# IELTS score for AFI Conservatory.



## damianjeon (Oct 15, 2019)

HI, 
I am a foreign applicant to AFI.

I have an Academic IELTS overall 7.0 score, but
The Admissions requirements on AFI website are just a little confusing.

They say,

_If English is NOT your country of citizenship’s native language, and you are NOT a U.S. citizen or legal resident of the U.S. with an Alien Registration Number, you must submit a TOEFL or an IELTSscore or be exempt as described below.
Applicants must submit a TOEFL score of at least 100 (internet-based) or an *IELTS score of 7.0.* Test scores must reflect tests taken within 24 months of submission. Please allow for appropriate time for test scheduling.

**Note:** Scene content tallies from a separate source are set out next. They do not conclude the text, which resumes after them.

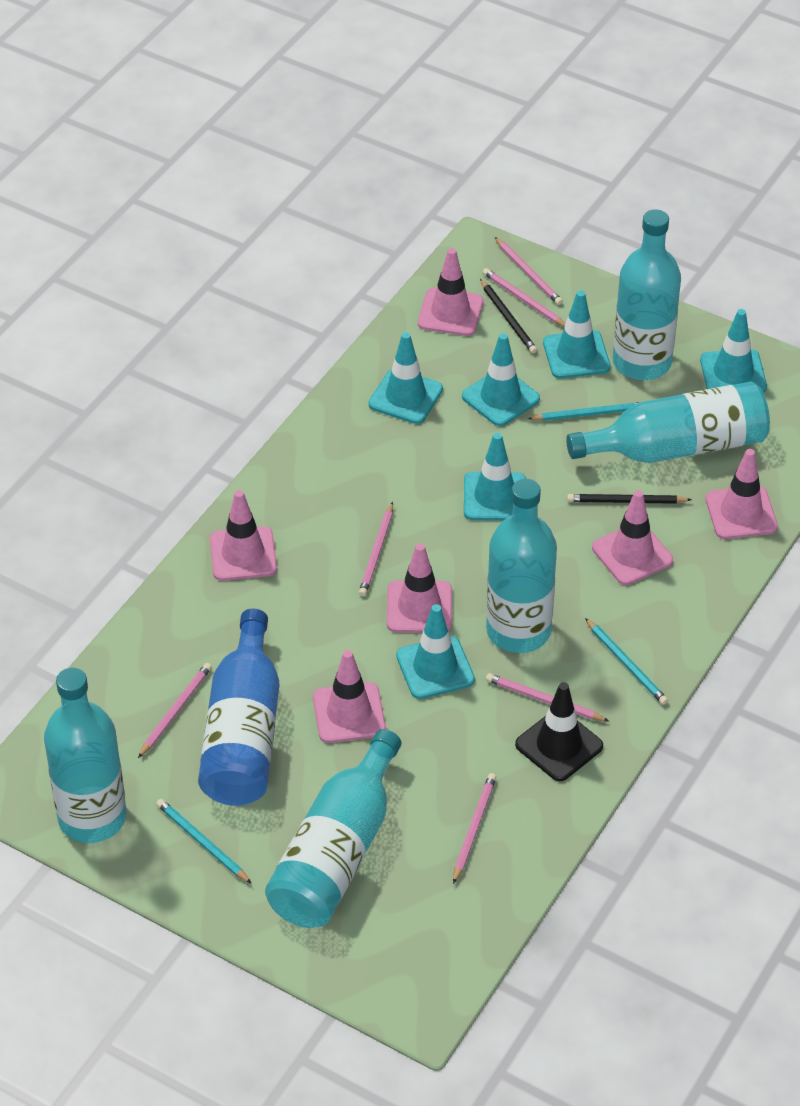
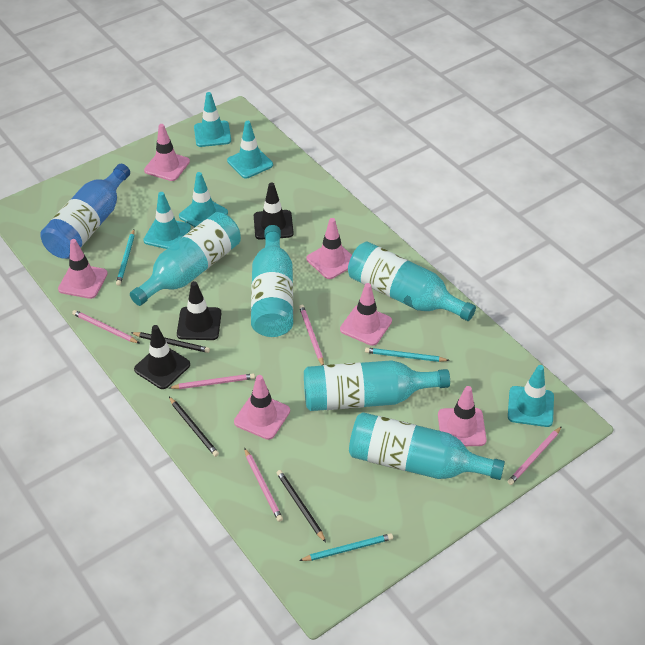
black pencil: 2 -> 3
black traffic cone: 1 -> 3
pink pencil: 6 -> 5
turquoise traffic cone: 6 -> 5

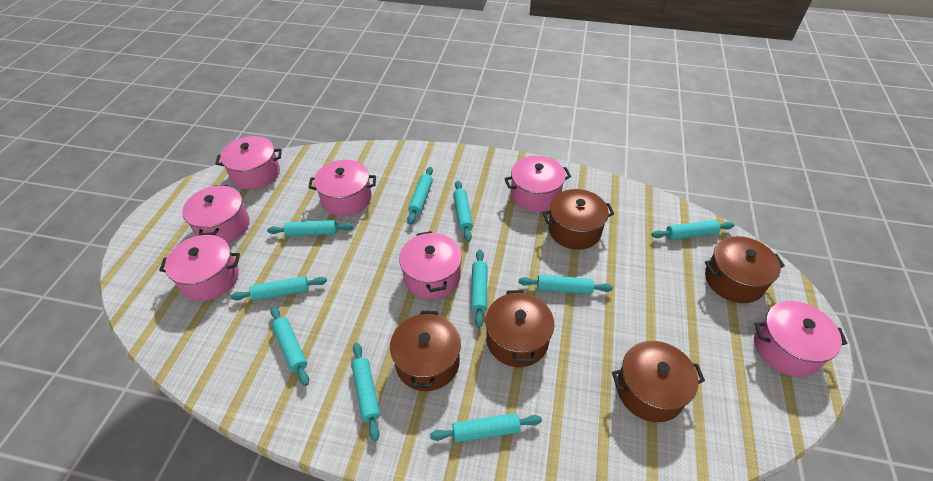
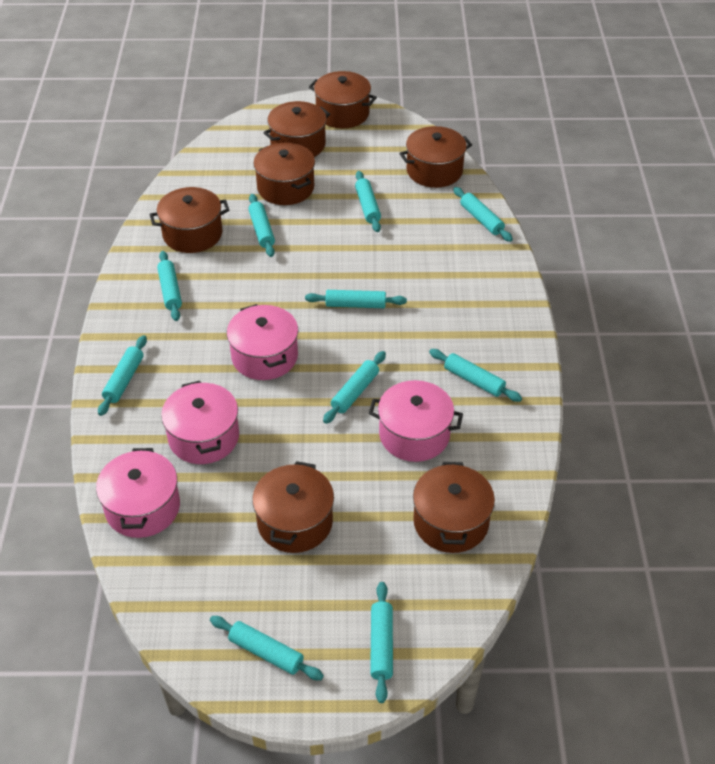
brown pot: 5 -> 7
pink pot: 7 -> 4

We must receive test scores by the deadline dates described in the Admissions Requirements._


Do they mean Overall 7.0 or Each 7.0 ??
Does it means that 4 subjects(reading, listening, writing, speaking) should be 7.0 ? 

Does anyone who has applied here have any information about this?

I need some help.


----------



## Dean (Oct 17, 2019)

Hi
i started going to AFI this year. although i recently got my green card and didnt out apply as an international student, based on my previous experience with college application, the IELTS requirement most like means the OVERALL score needs to be above 7.0. And i think as long as you are not applying for screenwriting, i dont think they will be very strict with the score. but please email the admission just to make sure.


----------



## damianjeon (Oct 18, 2019)

Dean said:


> Hi
> i started going to AFI this year. although i recently got my green card and didnt out apply as an international student, based on my previous experience with college application, the IELTS requirement most like means the OVERALL score needs to be above 7.0. And i think as long as you are not applying for screenwriting, i dont think they will be very strict with the score. but please email the admission just to make sure.


Thanks!


----------